[Excerpted passage]
►

This article originally appeared in the San Francisco Chronicle on July 6, 2015.
New SEC Rules Make Investing In Startups Easier For Average Folks
by Greta Kaul – July 6, 2015
The Oculus Rift, a virtual reality headset, was the talk of tech when it raised a whopping $2.4 million from more than 9,000 backers on Kickstarter. But when Facebook acquired the company for $2 billion last year, its funder fan base got nothing.
“I think I would have rather bought a few shares of Oculus rather than my now worthless $300 obsolete VR headset,” one backer wrote following the acquisition.
But under rules issued by the Securities and Exchange Commission, more startups are expected to raise money through equity crowdfunding, an alternative to venture capital that means regular people — like those who might donate cash to a company through Kickstarter — as well as accredited investors can get equity when they back startups.

◄

[Set tasks]
1. Answer these questions using the article on new SEC rules for startup investing:
(a) How much money did the Oculus Rift raise on Kickstarter, and from roughly how many backers?
(b) How much did Facebook pay to acquire the company?
(c) What is the alternative to venture capital called that lets regular people get equity when they back startups?
2. Write out the part of the article on new SEC rules that opens with the words containing "But under rules" and closes with "they back startups.".
3. In the article on new SEC rules, why did one Oculus backer say they would rather have bought a few shares of the company? Answer in one to three sentences.
You won't need the material that comes after this text.

[Material supplied]

►

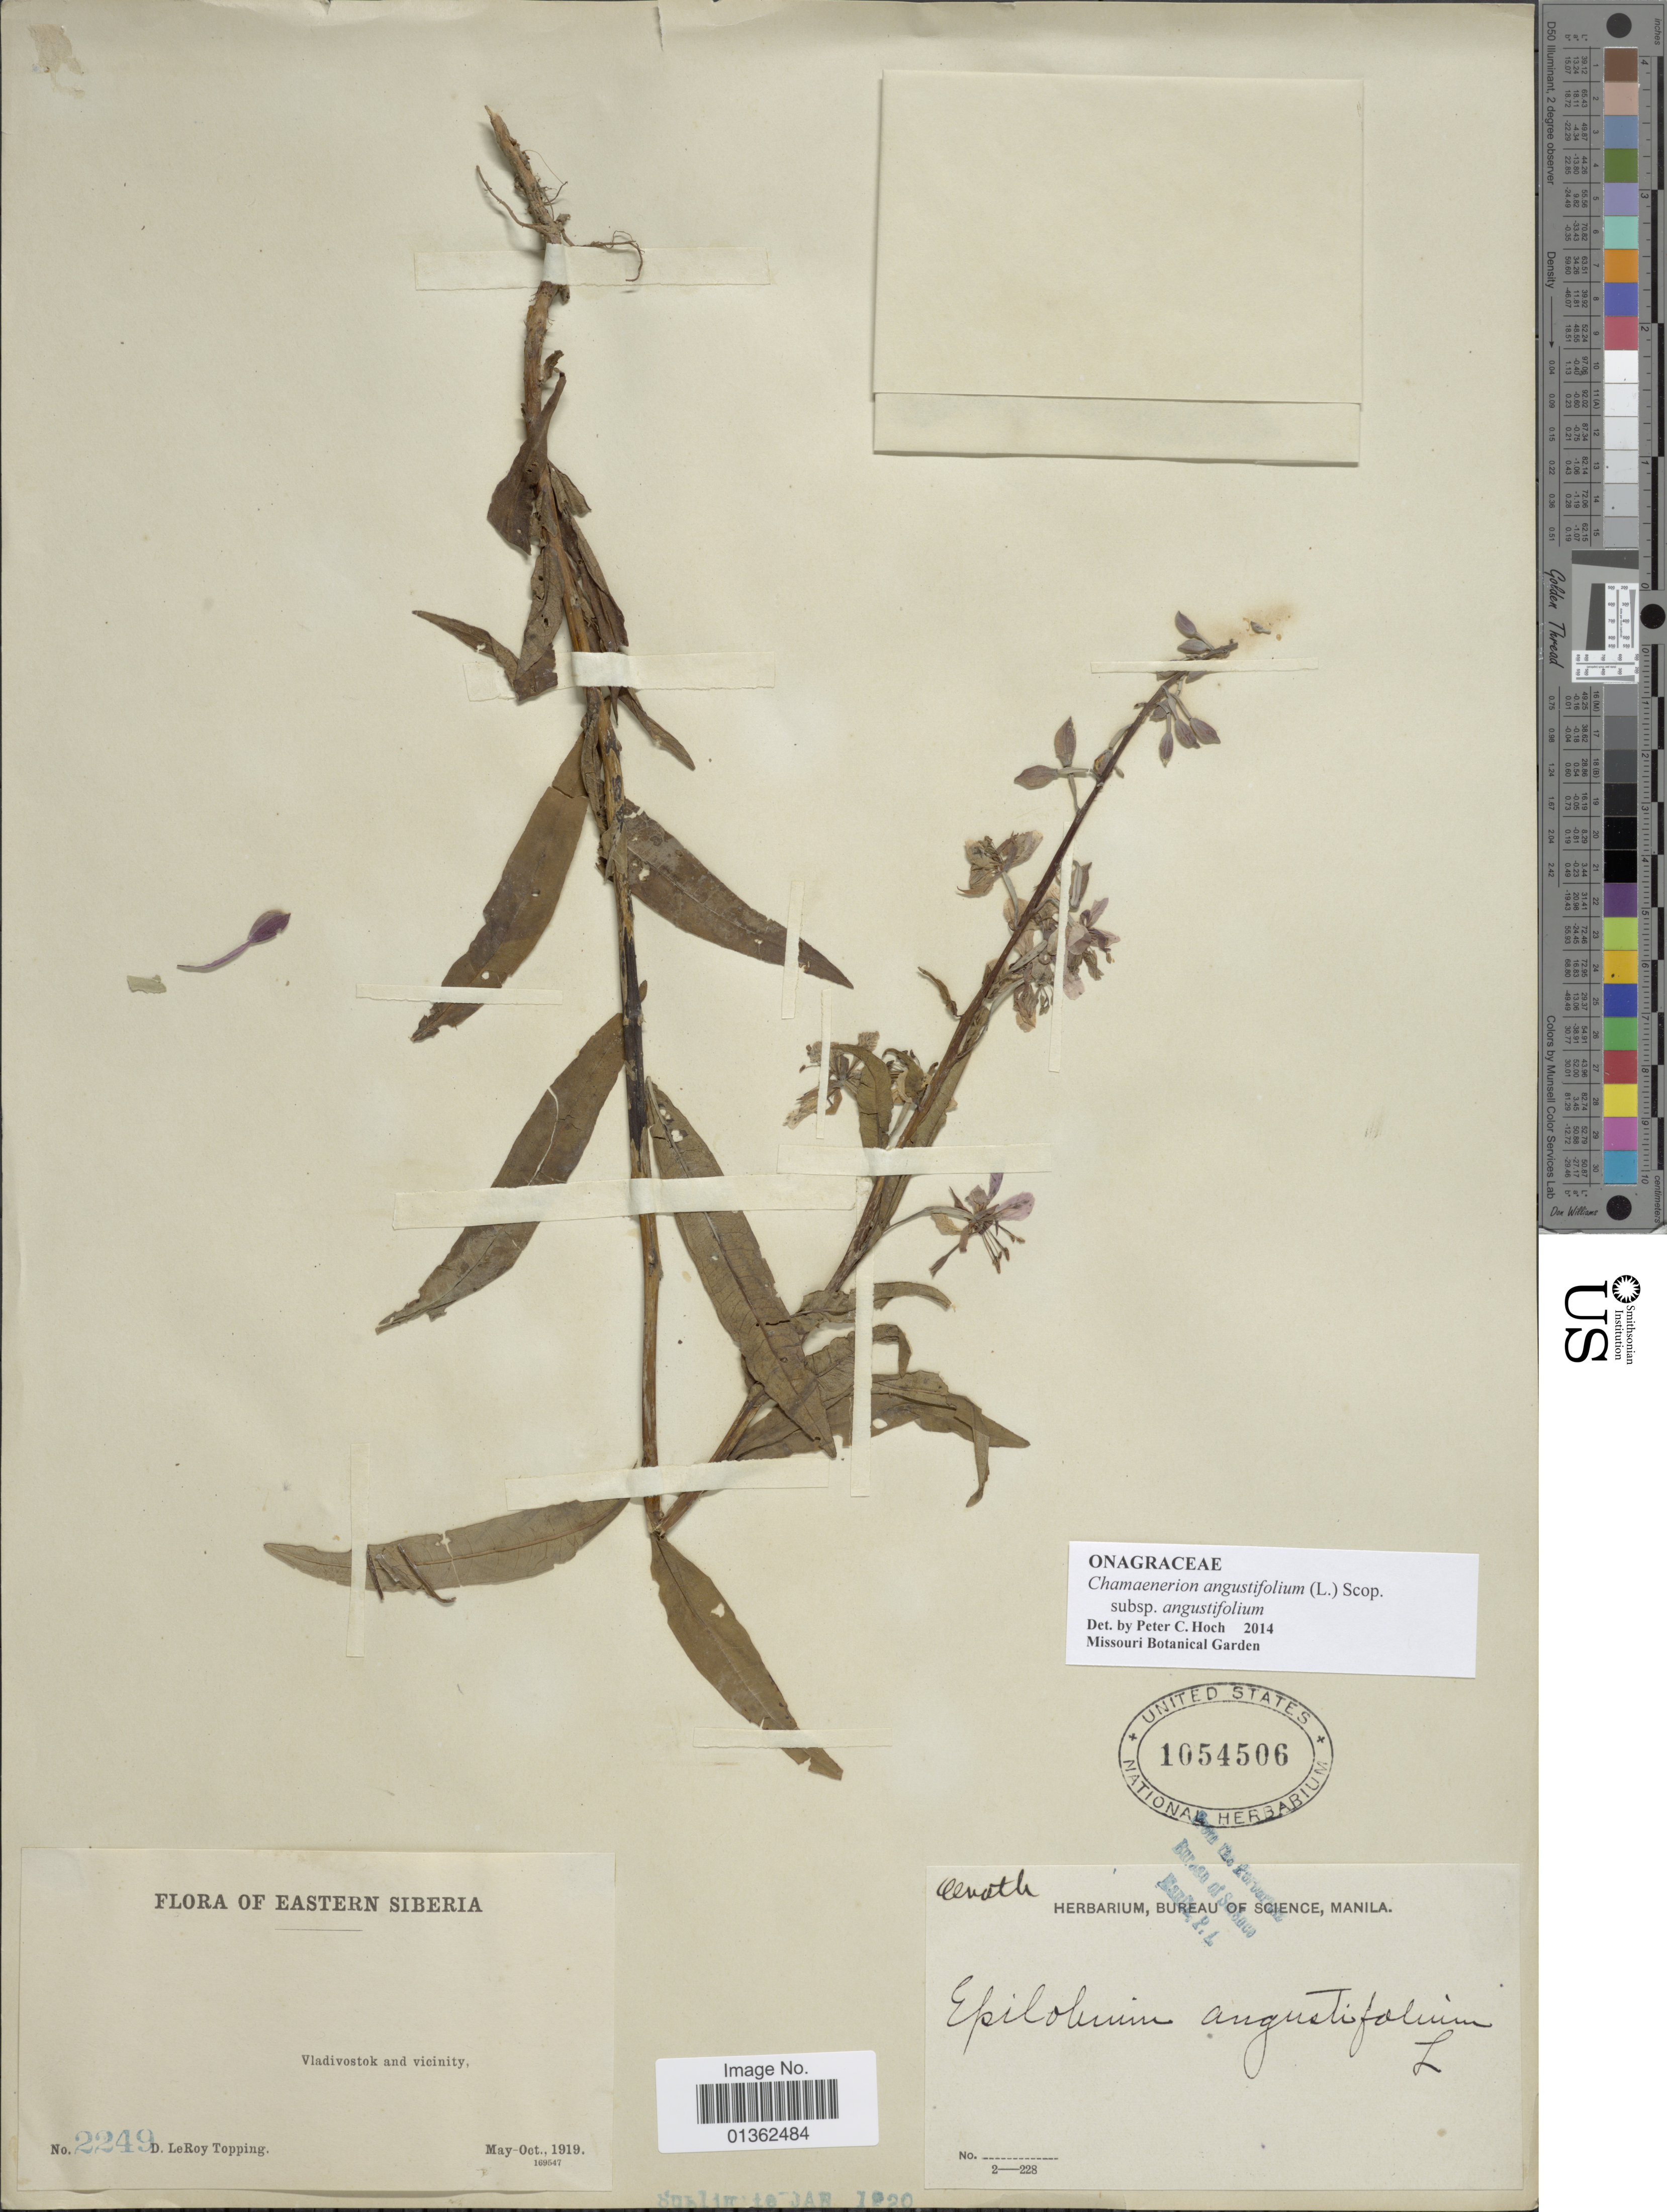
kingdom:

◄
►

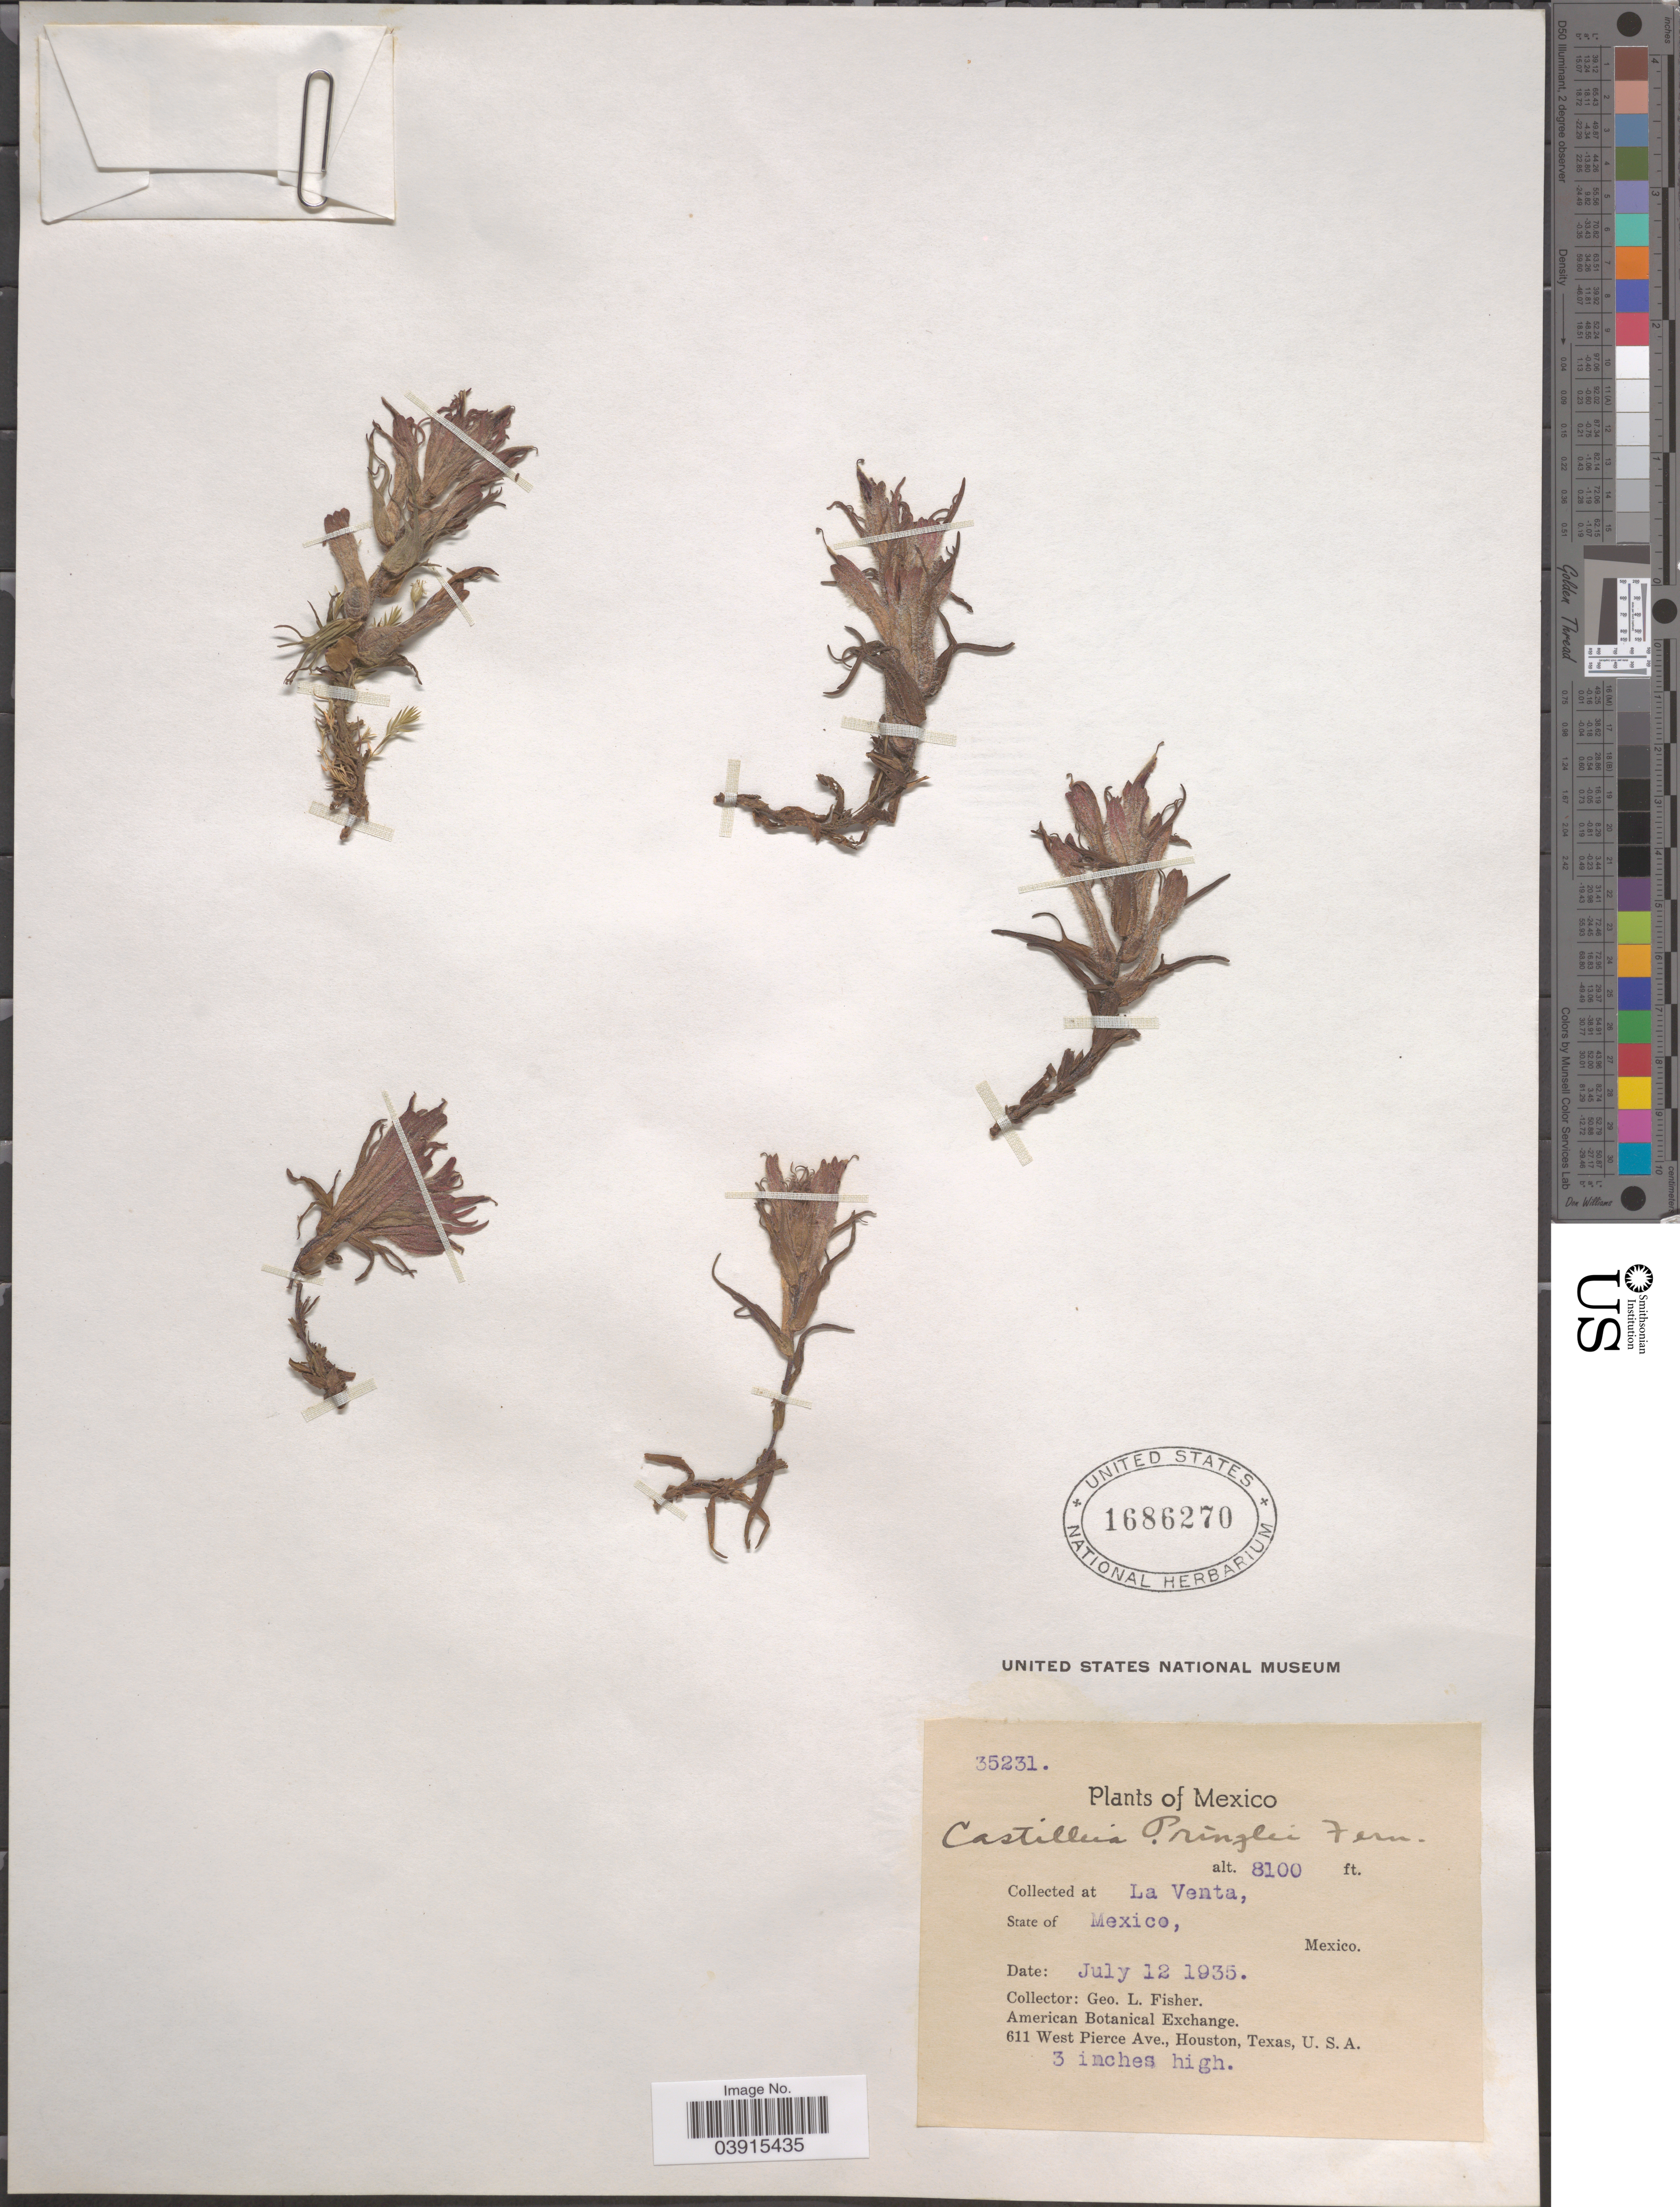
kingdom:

◄

[Solved problems]
1.
(a) $2.4 million from more than 9,000 backers.
(b) $2 billion.
(c) Equity crowdfunding.

2.
But under rules issued by the Securities and Exchange Commission, more startups are expected to raise money through equity crowdfunding, an alternative to venture capital that means regular people — like those who might donate cash to a company through Kickstarter — as well as accredited investors can get equity when they back startups.

3. The backer said they would rather have bought shares because what they got for backing the company was a $300 VR headset that they now considered worthless and obsolete.